* Extracted material *
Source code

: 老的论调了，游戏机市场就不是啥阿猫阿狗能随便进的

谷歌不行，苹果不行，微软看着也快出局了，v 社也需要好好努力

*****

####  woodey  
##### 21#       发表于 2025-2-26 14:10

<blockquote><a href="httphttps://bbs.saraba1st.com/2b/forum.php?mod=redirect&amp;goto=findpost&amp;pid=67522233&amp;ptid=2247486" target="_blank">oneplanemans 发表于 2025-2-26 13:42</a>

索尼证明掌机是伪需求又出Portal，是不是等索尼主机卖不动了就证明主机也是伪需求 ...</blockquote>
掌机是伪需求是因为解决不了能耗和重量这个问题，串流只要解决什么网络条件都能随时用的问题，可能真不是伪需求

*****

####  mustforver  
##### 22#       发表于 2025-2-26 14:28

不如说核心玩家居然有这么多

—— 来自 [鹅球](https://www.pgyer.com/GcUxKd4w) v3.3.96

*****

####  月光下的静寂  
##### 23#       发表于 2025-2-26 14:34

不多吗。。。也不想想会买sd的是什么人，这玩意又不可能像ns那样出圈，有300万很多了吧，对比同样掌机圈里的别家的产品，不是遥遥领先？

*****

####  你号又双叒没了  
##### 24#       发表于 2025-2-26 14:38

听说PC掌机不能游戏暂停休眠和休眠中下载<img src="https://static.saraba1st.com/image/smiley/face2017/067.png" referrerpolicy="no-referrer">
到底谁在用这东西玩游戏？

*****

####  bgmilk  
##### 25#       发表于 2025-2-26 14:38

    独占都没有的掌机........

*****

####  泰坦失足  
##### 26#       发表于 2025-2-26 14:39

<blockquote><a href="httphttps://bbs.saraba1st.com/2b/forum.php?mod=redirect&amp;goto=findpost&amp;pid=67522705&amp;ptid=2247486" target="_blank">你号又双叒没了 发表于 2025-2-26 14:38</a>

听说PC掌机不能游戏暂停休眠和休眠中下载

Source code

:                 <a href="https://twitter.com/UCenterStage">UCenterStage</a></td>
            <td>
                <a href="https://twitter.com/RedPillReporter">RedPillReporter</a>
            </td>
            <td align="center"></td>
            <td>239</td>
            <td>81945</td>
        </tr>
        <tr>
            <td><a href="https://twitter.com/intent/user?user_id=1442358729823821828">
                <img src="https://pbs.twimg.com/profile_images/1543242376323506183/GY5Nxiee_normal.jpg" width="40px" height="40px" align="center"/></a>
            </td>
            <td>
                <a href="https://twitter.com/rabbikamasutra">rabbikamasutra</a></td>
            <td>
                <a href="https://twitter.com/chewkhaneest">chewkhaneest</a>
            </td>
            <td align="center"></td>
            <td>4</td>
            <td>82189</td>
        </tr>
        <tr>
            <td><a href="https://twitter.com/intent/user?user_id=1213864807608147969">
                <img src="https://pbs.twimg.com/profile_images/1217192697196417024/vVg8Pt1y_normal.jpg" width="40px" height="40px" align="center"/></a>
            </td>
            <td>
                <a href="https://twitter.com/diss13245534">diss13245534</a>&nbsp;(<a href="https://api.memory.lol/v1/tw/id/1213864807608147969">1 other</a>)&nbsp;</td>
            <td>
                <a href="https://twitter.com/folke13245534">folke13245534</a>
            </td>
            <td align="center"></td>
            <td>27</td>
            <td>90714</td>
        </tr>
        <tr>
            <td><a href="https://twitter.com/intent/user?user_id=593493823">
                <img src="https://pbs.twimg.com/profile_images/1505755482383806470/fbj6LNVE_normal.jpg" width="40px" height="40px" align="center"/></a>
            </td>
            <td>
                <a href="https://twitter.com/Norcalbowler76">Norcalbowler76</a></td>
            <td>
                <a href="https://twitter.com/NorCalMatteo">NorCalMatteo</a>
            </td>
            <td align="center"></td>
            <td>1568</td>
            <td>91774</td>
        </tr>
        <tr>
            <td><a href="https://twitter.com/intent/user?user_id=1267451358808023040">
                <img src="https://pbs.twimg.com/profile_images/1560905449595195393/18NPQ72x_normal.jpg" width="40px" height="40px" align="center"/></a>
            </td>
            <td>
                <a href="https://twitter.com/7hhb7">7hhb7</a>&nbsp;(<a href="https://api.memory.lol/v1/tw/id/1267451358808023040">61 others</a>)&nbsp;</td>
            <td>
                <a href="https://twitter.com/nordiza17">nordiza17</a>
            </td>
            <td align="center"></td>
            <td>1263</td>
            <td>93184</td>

* What you will do *
Which of the lines above contain the string "target"? Collect every one of them, and treat uppercase and lowercase letters as different.

* Task output *
<blockquote><a href="httphttps://bbs.saraba1st.com/2b/forum.php?mod=redirect&amp;goto=findpost&amp;pid=67522233&amp;ptid=2247486" target="_blank">oneplanemans 发表于 2025-2-26 13:42</a>
<blockquote><a href="httphttps://bbs.saraba1st.com/2b/forum.php?mod=redirect&amp;goto=findpost&amp;pid=67522705&amp;ptid=2247486" target="_blank">你号又双叒没了 发表于 2025-2-26 14:38</a>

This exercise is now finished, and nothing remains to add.